Date Published: July 6, 2007
Publisher: Public Library of Science
Author(s): Concetta Cuozzo, Antonio Porcellini, Tiziana Angrisano, Annalisa Morano, Bongyong Lee, Alba Di Pardo, Samantha Messina, Rodolfo Iuliano, Alfredo Fusco, Maria R Santillo, Mark T Muller, Lorenzo Chiariotti, Max E Gottesman, Enrico V Avvedimento, Wendy Bickmore
Abstract: To explore the link between DNA damage and gene silencing, we induced a DNA double-strand break in the genome of Hela or mouse embryonic stem (ES) cells using I-SceI restriction endonuclease. The I-SceI site lies within one copy of two inactivated tandem repeated green fluorescent protein (GFP) genes (DR-GFP). A total of 2%–4% of the cells generated a functional GFP by homology-directed repair (HR) and gene conversion. However, ~50% of these recombinants expressed GFP poorly. Silencing was rapid and associated with HR and DNA methylation of the recombinant gene, since it was prevented in Hela cells by 5-aza-2′-deoxycytidine. ES cells deficient in DNA methyl transferase 1 yielded as many recombinants as wild-type cells, but most of these recombinants expressed GFP robustly. Half of the HR DNA molecules were de novo methylated, principally downstream to the double-strand break, and half were undermethylated relative to the uncut DNA. Methylation of the repaired gene was independent of the methylation status of the converting template. The methylation pattern of recombinant molecules derived from pools of cells carrying DR-GFP at different loci, or from an individual clone carrying DR-GFP at a single locus, was comparable. ClustalW analysis of the sequenced GFP molecules in Hela and ES cells distinguished recombinant and nonrecombinant DNA solely on the basis of their methylation profile and indicated that HR superimposed novel methylation profiles on top of the old patterns. Chromatin immunoprecipitation and RNA analysis revealed that DNA methyl transferase 1 was bound specifically to HR GFP DNA and that methylation of the repaired segment contributed to the silencing of GFP expression. Taken together, our data support a mechanistic link between HR and DNA methylation and suggest that DNA methylation in eukaryotes marks homologous recombined segments.

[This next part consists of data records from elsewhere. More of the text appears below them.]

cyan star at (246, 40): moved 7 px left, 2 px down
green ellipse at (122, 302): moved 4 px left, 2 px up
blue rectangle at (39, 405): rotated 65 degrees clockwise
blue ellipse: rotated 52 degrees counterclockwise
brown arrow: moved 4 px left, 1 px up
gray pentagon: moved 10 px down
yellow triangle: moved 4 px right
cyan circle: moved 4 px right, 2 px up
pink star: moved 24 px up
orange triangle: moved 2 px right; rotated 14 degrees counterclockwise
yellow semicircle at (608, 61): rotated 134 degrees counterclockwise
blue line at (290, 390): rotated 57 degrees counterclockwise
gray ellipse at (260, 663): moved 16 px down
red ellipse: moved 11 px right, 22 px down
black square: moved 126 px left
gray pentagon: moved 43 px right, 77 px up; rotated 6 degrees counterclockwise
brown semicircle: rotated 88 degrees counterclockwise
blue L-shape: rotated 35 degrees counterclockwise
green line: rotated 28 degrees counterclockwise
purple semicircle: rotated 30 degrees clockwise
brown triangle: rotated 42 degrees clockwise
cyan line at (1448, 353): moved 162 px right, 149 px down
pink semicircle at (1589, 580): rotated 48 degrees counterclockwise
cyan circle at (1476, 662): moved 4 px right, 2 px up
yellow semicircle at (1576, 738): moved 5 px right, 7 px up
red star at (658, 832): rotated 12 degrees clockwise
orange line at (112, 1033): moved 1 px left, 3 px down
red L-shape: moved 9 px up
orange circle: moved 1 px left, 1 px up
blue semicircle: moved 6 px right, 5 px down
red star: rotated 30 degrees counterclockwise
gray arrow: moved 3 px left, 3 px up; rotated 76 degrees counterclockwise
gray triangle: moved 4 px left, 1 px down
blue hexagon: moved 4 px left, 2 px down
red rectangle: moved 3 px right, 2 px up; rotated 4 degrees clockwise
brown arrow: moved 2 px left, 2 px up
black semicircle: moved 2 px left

Partial Text: Cellular metabolites and exogenous DNA-damaging agents constantly modify DNA. Such modifications may induce death in unicellular organisms or degenerative changes and aging in multicellular organisms. DNA damage can also activate or amplify biochemical pathways that regulate cell growth and division or coordinate DNA replication with DNA repair. Of the various forms of DNA damage, the most hazardous to the cell are DNA double-strand breaks (DSBs). DSBs are generated when the two complementary strands of the DNA double helix are broken simultaneously at nearby sites. Physically dissociated ends can recombine inappropriately with other genomic sites, leading to chromosomal translocations.
To explore the molecular mechanism(s) linking DNA damage and gene silencing, we induced a DSB at a specific DNA sequence in the genome and monitored recombination and expression of the recombinant gene. We also examined the structure and methylation pattern at the DSB locus following repair. Finally, we asked if inhibiting DNA methylation affected recombination and/or expression of the recombinant product.